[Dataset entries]
+++
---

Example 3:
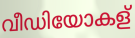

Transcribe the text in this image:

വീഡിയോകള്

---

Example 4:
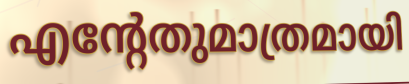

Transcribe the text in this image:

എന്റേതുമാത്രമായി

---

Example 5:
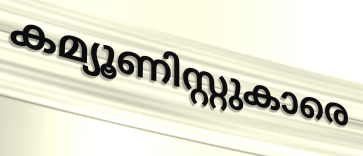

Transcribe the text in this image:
+++
PROBLEM TO SOLVE
Leave the images aside and transcribe all entries exactly.

WRITTEN SOLUTION
---

Example 3:

Transcribe the text in this image:

വീഡിയോകള്

---

Example 4:

Transcribe the text in this image:

എന്റേതുമാത്രമായി

---

Example 5:

Transcribe the text in this image:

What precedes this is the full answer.